In the long history of television, the preferred method of communicating social change is and always has been the sitcom.  From the Cold War era, when shows from The Honeymooners to The Goldbergs were used to demonstrate how America was indeed the land of opportunity, to All in the Family and The Jeffersons, programs that conveyed messages of racial and social equality, to contemporary series that deal with issues ranging from homosexuality to divorce, from death to disabilities, from the strength of the American household to the disintegration of the nuclear family, and spanning the economic divide from the wealthiest professionals to the earthiest blue-collar couples, it is the situation comedy that has best dealt with those most serious topics.

This is one constant.  The second is that the sitcom thrives on conflict, allowing these opposing viewpoints (whether taken seriously or not) to be aired out, often loudly and with great emotion, but also subtly and with regret.  The conflict is often generational, occurring within a family, but it can also be within an office, in a neighborhood, or in the middle of a WWII prisoner-of-war camp.  The venue of conflict adds an extra dimension, one of strata, pitting the young and the old, the rich and the poor, the employer and the employee, the conformist and the rebel.  It is, one way or another, a class war.

The format of the sitcom is perfect for such discussion: non-threatening, short enough (at 22 minutes) to keep an individual story from becoming too complicated, with a likable individual or family at the center, and leavened with humor to keep from becoming overly proselytizing.  This is not to say that dramas have ignored social issues or conflict.  The risk inherent,  however, was obvious - dramas too easily can wind up as depressing, sanctimonious, prone to very low ratings and very strong pressure from advertisers, or some combination of all four.  Is it any wonder, then, that the sitcom has become the lens through which America's class wars are observed?

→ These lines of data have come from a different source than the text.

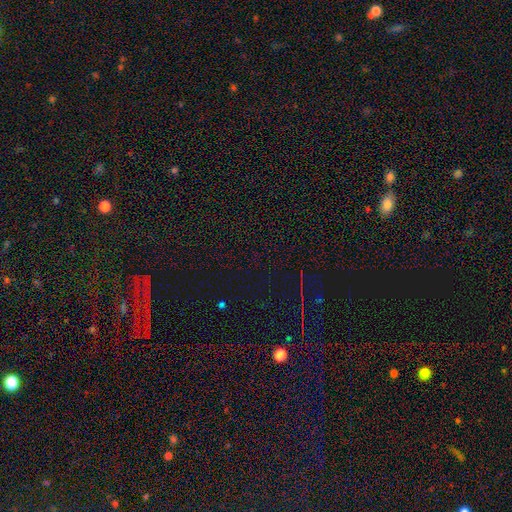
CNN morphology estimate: star or artifact 77%, smooth 15%, featured or disk 8%.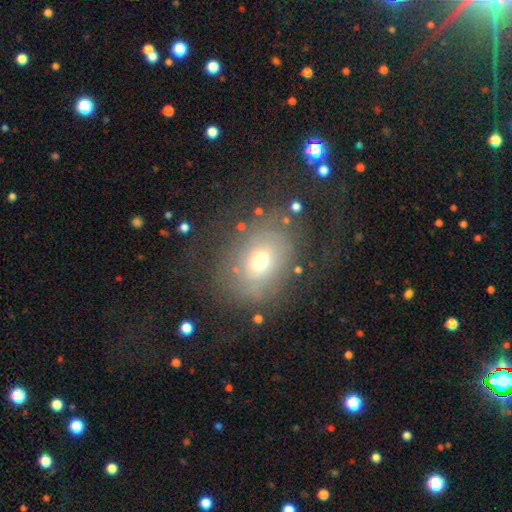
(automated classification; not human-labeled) smooth 49%, star or artifact 27%, featured or disk 24%. Down the decision tree: merging — none (73%).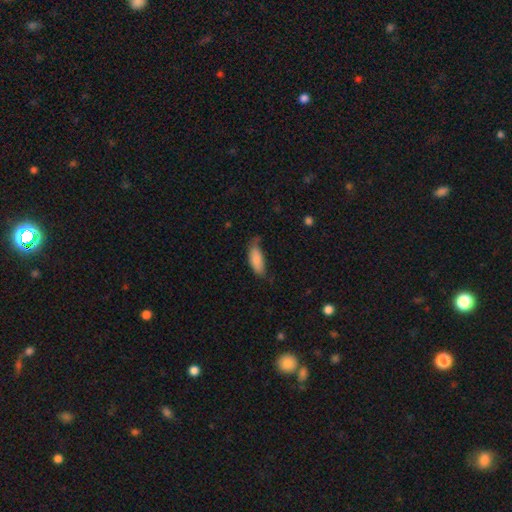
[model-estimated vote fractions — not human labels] Q: Smooth or featured?
A: smooth (84%); runner-up: featured or disk (9%)
Q: How rounded?
A: in between (75%); runner-up: cigar-shaped (23%)
Q: Merging?
A: none (51%); runner-up: minor disturbance (36%)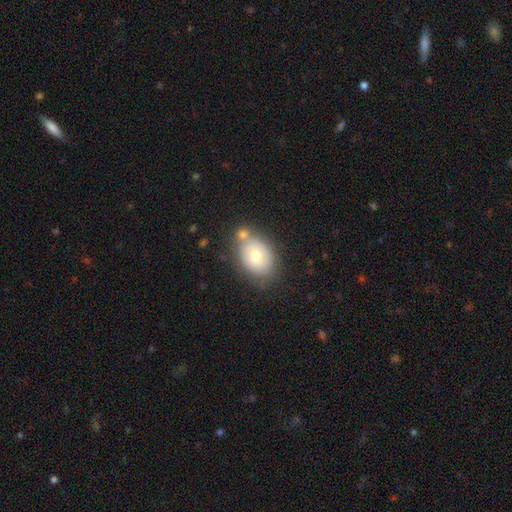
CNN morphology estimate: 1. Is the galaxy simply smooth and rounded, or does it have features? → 64% smooth, 27% featured or disk, 8% star or artifact.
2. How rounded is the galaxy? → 63% in between, 36% round, 1% cigar-shaped.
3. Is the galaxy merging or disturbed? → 51% none, 25% merger, 17% minor disturbance, 6% major disturbance.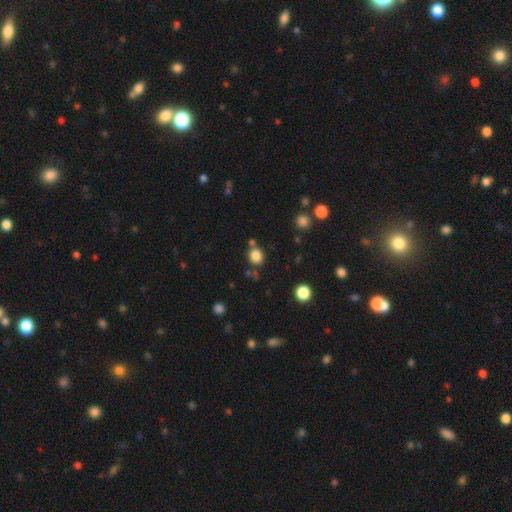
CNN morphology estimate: Q: Smooth or featured?
A: smooth (83%); runner-up: star or artifact (12%)
Q: How rounded?
A: round (77%); runner-up: in between (22%)
Q: Merging?
A: none (73%); runner-up: merger (14%)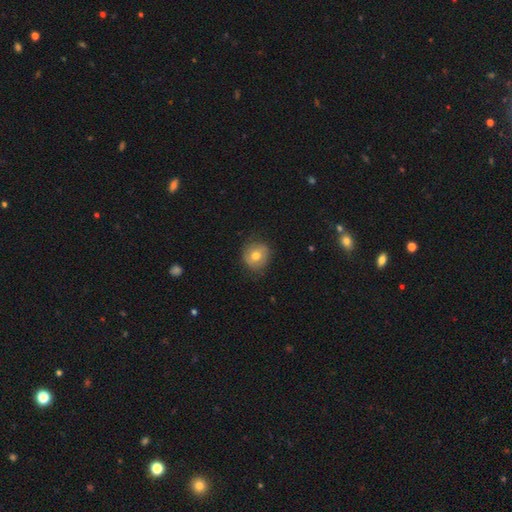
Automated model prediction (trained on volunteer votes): A smooth galaxy with no disk features (67%) that is round (88%).

Vote fractions:
- Smooth or featured? smooth: 67% / featured or disk: 25% / star or artifact: 8%
- How rounded? round: 88% / in between: 11% / cigar-shaped: 1%
- Merging? none: 77% / minor disturbance: 17% / major disturbance: 5% / merger: 1%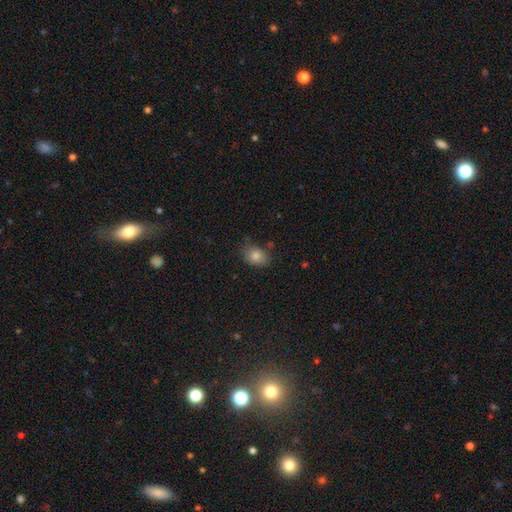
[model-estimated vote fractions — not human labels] Smooth or featured? smooth (81%)
How rounded? in between (69%)
Merging? none (77%)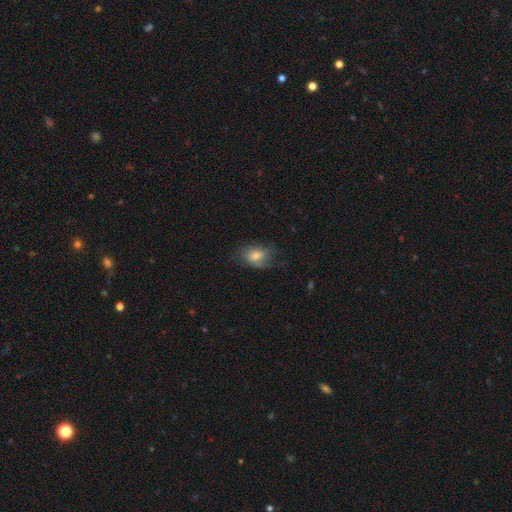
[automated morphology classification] Overall: smooth (61%; featured or disk 29%). How rounded: in between (81%). Merging: none (58%; minor disturbance 26%).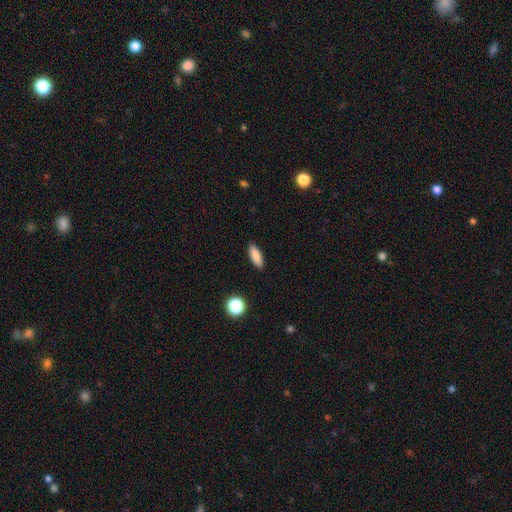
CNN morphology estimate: This appears to be a smooth galaxy with no disk features (85%) that is in between round and cigar-shaped (59%). Merging: none (89%).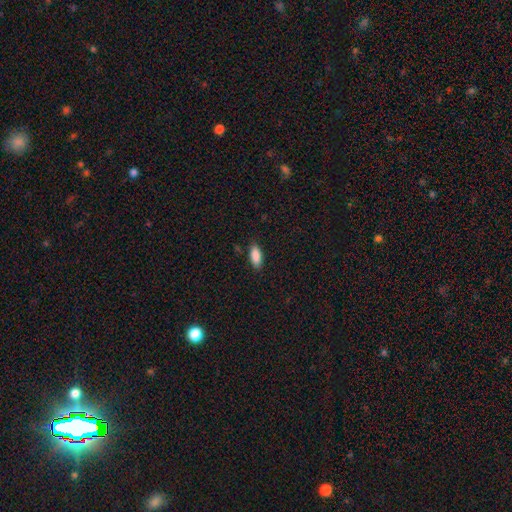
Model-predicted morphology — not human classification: smooth_or_featured: smooth (p=0.89) [alt: star or artifact p=0.07]
how_rounded: in between (p=0.86) [alt: cigar-shaped p=0.12]
merging: none (p=0.85) [alt: minor disturbance p=0.11]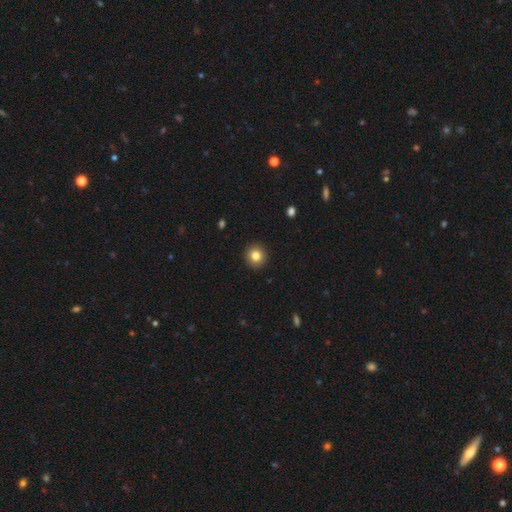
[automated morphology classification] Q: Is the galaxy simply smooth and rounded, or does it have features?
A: smooth — 82%.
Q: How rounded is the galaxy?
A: round — 93%.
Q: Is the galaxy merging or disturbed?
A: none — 93%.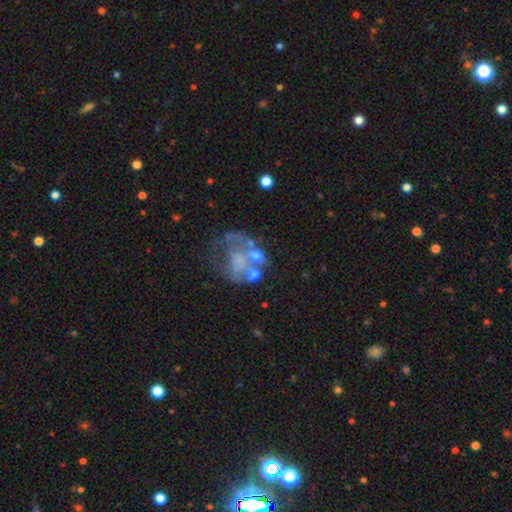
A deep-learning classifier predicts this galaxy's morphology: The model was most divided on "merging": major disturbance: 33%, merger: 30%, none: 23%, minor disturbance: 14%. More confident: edge-on disk — no (98%); bar — no (91%); spiral arms — no (90%); bulge size — none (59%); smooth or featured — featured or disk (55%).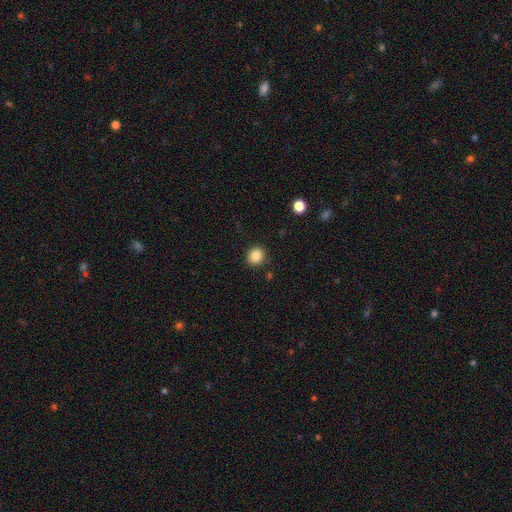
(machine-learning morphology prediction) Overall: smooth (85%). How rounded: round (84%). Merging: none (89%).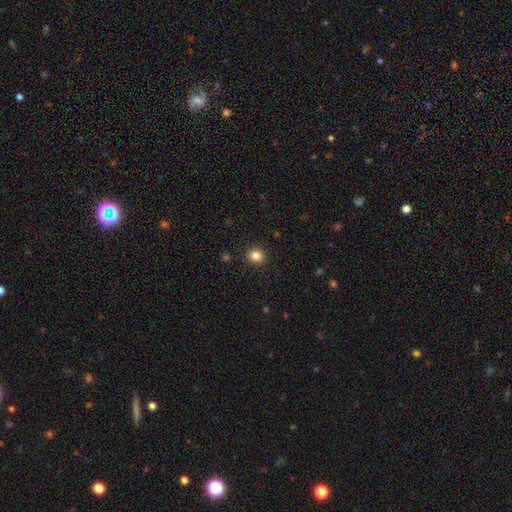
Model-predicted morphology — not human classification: A smooth galaxy with no disk features (84%) that is round (81%).

Vote fractions:
- Smooth or featured? smooth: 84% / star or artifact: 12% / featured or disk: 5%
- How rounded? round: 81% / in between: 18% / cigar-shaped: 1%
- Merging? none: 91% / minor disturbance: 6% / major disturbance: 2% / merger: 1%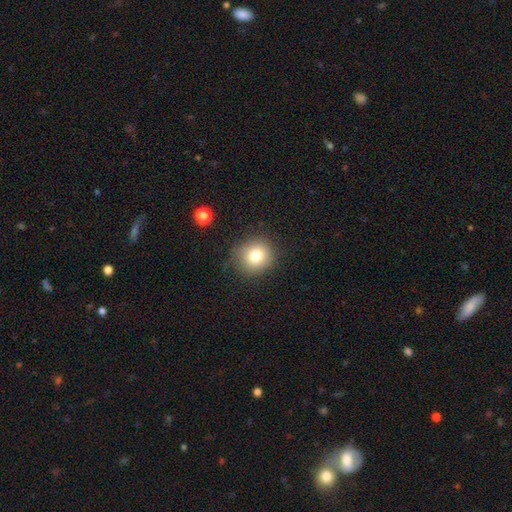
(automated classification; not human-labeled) A smooth galaxy with no disk features (77%) that is round (87%).

Vote fractions:
- Smooth or featured? smooth: 77% / star or artifact: 12% / featured or disk: 10%
- How rounded? round: 87% / in between: 12% / cigar-shaped: 1%
- Merging? none: 84% / minor disturbance: 11% / major disturbance: 3% / merger: 2%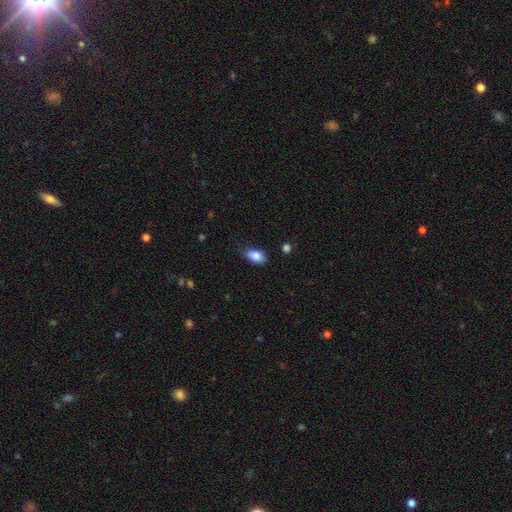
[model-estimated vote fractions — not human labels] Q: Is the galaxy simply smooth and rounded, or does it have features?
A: smooth — 85%.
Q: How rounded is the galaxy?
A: in between — 91%.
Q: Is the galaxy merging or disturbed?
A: none — 78%.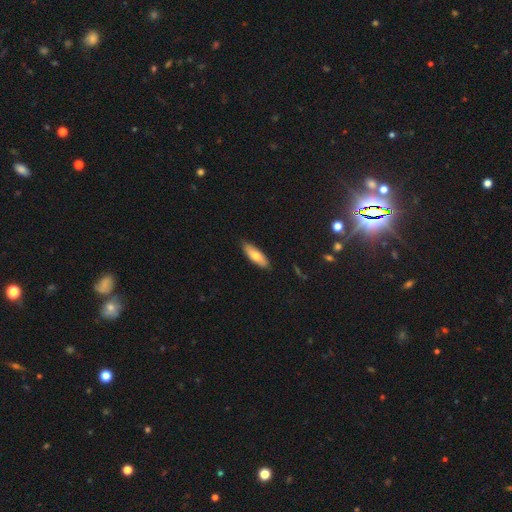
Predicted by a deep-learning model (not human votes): A smooth galaxy with no disk features (72%) that is in between round and cigar-shaped (59%).

Vote fractions:
- Smooth or featured? smooth: 72% / featured or disk: 22% / star or artifact: 6%
- How rounded? in between: 59% / cigar-shaped: 39% / round: 2%
- Merging? none: 85% / minor disturbance: 12% / major disturbance: 2% / merger: 1%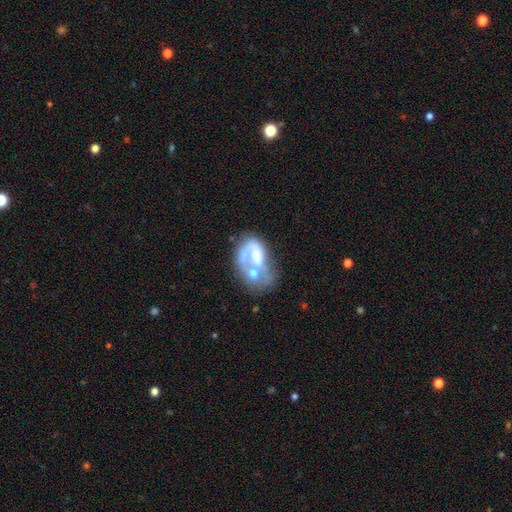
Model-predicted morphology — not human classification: Smooth or featured: featured or disk — 64% (smooth — 29%)
Edge-on disk: no — 97% (yes — 3%)
Bar: no — 63% (weak — 29%)
Spiral arms: yes — 54% (no — 46%)
Bulge size: moderate — 54% (small — 16%)
Merging: merger — 39% (major disturbance — 24%)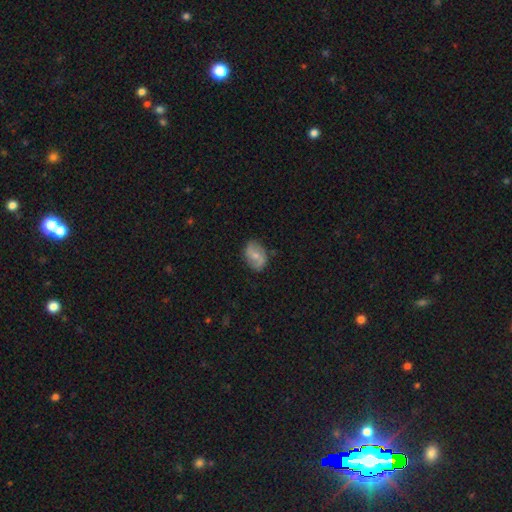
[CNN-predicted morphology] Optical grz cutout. It shows a featured or disk galaxy (49%). Merging: none (77%).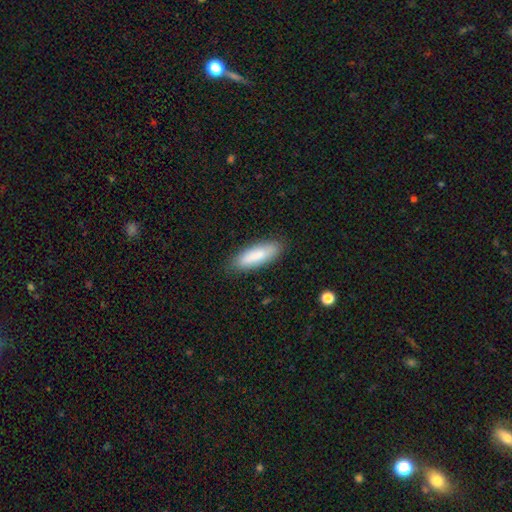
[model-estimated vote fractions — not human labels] A smooth galaxy with no disk features (84%) that is in between round and cigar-shaped (52%).

Vote fractions:
- Smooth or featured? smooth: 84% / featured or disk: 11% / star or artifact: 6%
- How rounded? in between: 52% / cigar-shaped: 46% / round: 2%
- Merging? none: 86% / minor disturbance: 11% / major disturbance: 2% / merger: 1%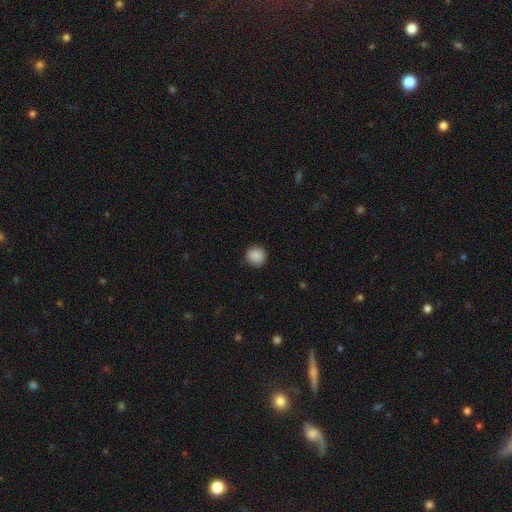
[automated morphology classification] Smooth or featured: smooth — 89% (star or artifact — 8%)
How rounded: round — 93% (in between — 6%)
Merging: none — 90% (minor disturbance — 7%)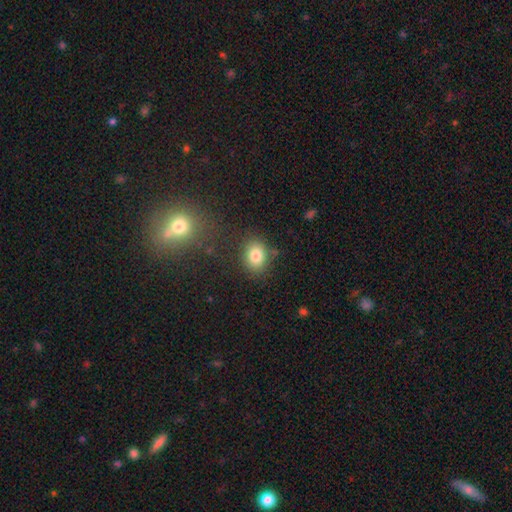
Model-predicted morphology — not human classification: This is clearly a smooth galaxy (81%). How rounded: possibly in between (58%). Merging: likely none (80%).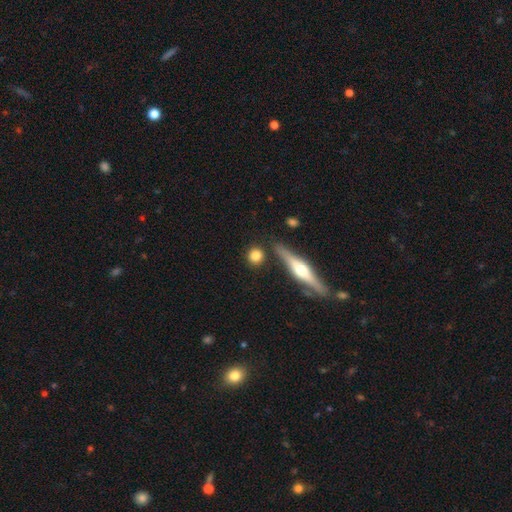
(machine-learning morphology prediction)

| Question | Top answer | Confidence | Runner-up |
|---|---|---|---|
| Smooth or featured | smooth | 78% | featured or disk (14%) |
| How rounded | round | 85% | in between (10%) |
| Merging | none | 81% | minor disturbance (9%) |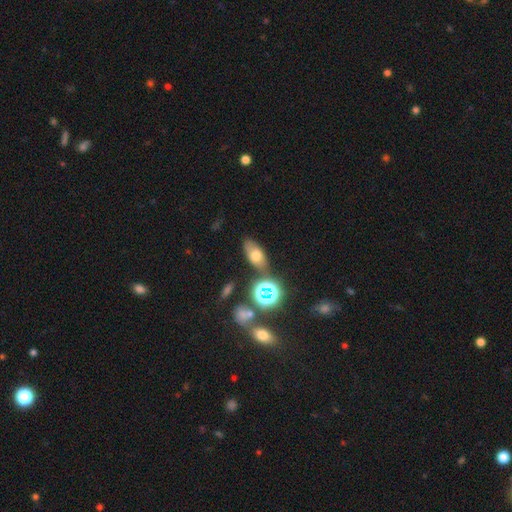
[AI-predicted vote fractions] Smooth or featured?
  - smooth: 62% *
  - featured or disk: 19%
  - star or artifact: 19%
How rounded?
  - in between: 83% *
  - round: 11%
  - cigar-shaped: 6%
Merging?
  - none: 74% *
  - minor disturbance: 14%
  - merger: 7%
  - major disturbance: 5%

Which is why a book such as Ray Starman's latest, The Sitcom Class Wars: The 20th Century is such a valuable asset to anyone interested in following the evolution of such discussions.  Taking an brief, objective look at sitcoms from the earliest post-World War II era to the present day, The Sitcom Class Wars explains how each of these shows captured the feel of a particular part of American social culture, portraying various aspects of the American experience, and how the class wars of the day played out within the show itself.  For example, in The Goldbergs, one of the earliest ethnic sitcoms, we see the glories of assimilation, as a Jewish family struggles (in a gentle, humorous way) with children casting off the old customs in favor of a new, uniquely American way of life.  We  also see firsthand how life in the city shapes the family (Starman points out that this was one of the first shows to specifically feature an urban, rather than suburban or rural, lifestyle), and how they deal with the new and unique challenges of the post-war era.  This gives us a vital understanding of post-war culture, and shows us the blueprint for family sitcoms of the future.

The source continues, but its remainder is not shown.